Only silence answered her, and she began to panic. A sob bubbled at her throat and she squeezed her eyes shut. “Please come back!” she keened.
After several moments, Alys decided that the old man really had walked away into the woods, leaving her—and Piers—to die. Anger replaced her fear.
“You son of a bitch!” she screamed, her throat feeling as though it was shredding with cold and strain and thirst. She punched the air near her hips in a fit of rage. “I would have had that branch in my grasp if not for you! Damn you! Damn, damn, damn you!”
She took a deep, shuddering breath, and tried to choke down the burning bile again. She gagged. Another deep breath, and then she arched her back once more.
“Aghh!” she cried as she began to swing. She pulled harder, her arc increasing, her fury pushing her. Tears leaked from the corners of her eyes and the wind kissed them away.
Higher. Higher. Almost. Her fingernails scraped bark. She whizzed back into the night, steeling herself for the next push. She reached her arms until her back screamed, burned, threatened to tear—
Her fingers latched around the whip-thin branch and the slender stick began to slide through her hands like a rod of fire as momentum threatened to rip it from her hold.

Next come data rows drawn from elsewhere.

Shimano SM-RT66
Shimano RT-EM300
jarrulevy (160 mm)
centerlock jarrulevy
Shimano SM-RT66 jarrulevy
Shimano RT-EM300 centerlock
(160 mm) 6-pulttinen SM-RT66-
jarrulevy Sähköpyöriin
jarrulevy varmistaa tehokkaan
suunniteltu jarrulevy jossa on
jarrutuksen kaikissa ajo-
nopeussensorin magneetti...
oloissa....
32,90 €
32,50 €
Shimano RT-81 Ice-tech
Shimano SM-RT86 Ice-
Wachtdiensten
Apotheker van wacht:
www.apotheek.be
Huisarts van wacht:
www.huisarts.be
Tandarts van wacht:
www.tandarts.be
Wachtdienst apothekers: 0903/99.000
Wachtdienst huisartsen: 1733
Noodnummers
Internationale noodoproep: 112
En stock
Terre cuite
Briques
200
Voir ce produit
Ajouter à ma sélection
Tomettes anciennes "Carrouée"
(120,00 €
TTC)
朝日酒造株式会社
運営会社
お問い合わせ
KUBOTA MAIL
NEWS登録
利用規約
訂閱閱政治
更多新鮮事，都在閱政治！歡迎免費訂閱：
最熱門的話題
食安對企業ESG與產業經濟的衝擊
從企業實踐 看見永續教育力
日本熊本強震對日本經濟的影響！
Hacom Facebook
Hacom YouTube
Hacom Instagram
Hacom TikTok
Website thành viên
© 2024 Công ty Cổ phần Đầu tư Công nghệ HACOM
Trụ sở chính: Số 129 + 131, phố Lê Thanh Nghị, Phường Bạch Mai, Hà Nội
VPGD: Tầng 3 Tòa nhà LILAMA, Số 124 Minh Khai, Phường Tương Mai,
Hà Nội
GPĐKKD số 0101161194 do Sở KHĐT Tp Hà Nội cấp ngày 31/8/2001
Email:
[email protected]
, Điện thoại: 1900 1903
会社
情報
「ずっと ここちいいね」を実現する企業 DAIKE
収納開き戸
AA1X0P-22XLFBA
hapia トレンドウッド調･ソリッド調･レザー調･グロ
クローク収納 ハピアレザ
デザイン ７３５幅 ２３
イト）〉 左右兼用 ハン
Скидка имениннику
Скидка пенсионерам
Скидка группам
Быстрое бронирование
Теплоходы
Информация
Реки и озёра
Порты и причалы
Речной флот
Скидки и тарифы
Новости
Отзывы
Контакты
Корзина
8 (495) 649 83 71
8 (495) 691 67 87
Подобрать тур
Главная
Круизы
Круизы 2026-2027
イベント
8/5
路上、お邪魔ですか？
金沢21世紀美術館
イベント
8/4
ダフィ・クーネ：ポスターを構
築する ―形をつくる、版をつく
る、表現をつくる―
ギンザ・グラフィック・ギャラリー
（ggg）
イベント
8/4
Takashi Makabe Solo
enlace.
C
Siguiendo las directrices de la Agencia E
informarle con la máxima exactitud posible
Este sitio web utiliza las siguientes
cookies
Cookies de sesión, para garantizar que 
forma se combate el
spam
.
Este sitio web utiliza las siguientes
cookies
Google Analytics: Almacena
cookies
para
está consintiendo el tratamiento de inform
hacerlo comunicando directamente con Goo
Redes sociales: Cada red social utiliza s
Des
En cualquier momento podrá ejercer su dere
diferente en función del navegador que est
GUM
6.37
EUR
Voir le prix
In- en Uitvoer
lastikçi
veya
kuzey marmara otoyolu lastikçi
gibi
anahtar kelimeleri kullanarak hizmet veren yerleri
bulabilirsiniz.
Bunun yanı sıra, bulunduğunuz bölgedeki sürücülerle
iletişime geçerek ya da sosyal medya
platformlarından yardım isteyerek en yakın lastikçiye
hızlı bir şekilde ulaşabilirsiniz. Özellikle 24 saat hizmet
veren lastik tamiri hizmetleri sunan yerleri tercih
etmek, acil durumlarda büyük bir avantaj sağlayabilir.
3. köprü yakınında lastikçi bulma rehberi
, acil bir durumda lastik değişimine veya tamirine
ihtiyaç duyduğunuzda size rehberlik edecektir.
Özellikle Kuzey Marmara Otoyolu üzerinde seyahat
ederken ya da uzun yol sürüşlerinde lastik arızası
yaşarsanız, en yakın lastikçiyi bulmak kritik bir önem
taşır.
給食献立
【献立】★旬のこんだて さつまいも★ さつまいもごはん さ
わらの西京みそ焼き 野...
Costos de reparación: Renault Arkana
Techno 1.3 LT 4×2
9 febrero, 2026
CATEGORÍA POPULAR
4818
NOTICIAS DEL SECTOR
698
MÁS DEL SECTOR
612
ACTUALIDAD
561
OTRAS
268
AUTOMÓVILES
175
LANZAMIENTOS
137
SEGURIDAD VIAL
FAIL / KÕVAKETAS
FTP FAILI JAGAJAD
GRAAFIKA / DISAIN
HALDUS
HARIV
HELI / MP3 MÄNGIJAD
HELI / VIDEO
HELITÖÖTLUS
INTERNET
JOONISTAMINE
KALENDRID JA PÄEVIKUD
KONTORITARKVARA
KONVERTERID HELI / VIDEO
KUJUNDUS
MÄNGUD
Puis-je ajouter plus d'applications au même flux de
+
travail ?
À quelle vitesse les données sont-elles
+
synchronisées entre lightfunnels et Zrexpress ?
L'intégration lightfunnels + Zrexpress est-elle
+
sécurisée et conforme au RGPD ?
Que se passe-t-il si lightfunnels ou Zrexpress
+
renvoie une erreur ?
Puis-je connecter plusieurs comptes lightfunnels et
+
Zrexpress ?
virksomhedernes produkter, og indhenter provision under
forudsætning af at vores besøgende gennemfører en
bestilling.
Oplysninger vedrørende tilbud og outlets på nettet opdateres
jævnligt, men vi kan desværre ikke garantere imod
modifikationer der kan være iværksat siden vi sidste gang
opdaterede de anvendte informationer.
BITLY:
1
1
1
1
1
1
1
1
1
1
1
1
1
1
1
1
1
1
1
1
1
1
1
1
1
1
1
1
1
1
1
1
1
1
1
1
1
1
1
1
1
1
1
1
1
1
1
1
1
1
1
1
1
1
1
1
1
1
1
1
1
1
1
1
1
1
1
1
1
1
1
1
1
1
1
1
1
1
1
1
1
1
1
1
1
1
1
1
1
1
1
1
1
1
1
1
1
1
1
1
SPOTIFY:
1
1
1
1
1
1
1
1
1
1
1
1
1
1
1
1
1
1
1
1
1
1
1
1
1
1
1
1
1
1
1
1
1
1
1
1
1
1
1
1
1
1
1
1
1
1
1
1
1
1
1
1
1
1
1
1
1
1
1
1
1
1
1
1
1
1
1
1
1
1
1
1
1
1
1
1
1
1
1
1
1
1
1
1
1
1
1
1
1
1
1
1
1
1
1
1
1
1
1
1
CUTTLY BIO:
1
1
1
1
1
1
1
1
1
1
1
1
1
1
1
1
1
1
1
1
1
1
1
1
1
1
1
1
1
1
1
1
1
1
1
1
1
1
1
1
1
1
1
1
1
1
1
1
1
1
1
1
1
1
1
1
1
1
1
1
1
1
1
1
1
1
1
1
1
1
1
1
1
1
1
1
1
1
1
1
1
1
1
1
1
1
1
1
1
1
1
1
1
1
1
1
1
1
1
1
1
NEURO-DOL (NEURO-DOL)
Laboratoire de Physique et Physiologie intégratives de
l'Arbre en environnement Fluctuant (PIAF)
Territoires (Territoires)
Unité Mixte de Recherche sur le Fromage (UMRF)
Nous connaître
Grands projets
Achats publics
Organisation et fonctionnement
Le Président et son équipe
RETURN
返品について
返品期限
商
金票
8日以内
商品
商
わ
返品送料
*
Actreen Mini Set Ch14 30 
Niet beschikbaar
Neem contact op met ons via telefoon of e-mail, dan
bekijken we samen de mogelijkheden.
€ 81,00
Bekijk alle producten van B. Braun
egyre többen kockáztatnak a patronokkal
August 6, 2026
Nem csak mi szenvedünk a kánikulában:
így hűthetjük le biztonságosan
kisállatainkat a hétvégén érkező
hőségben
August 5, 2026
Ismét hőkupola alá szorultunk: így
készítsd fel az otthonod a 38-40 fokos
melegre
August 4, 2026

“No!” she screamed. The smooth bark felt as slippery as a moss covered river rock in her grip.
The outsides of her palms jammed against the base of two twigs forming out of the branch and her slide stopped.
She bobbed between the rope and the limber branch.
Her arms were over her head, stretched as far as they could without coming loose from her torso, one ankle still bound, her other left flailing toward the ground, which looked considerably farther away than she’d originally thought.
She tried kicking the snare free, but the knot was biting into her flesh. She couldn’t get enough leverage.
And now the tiny twigs keeping her hold were folding, bending onto the branch, and Alys felt her palms sliding minutely. In another moment, she would fly back over the ground.
“No!” she screamed again, as she began to hurl toward the earth.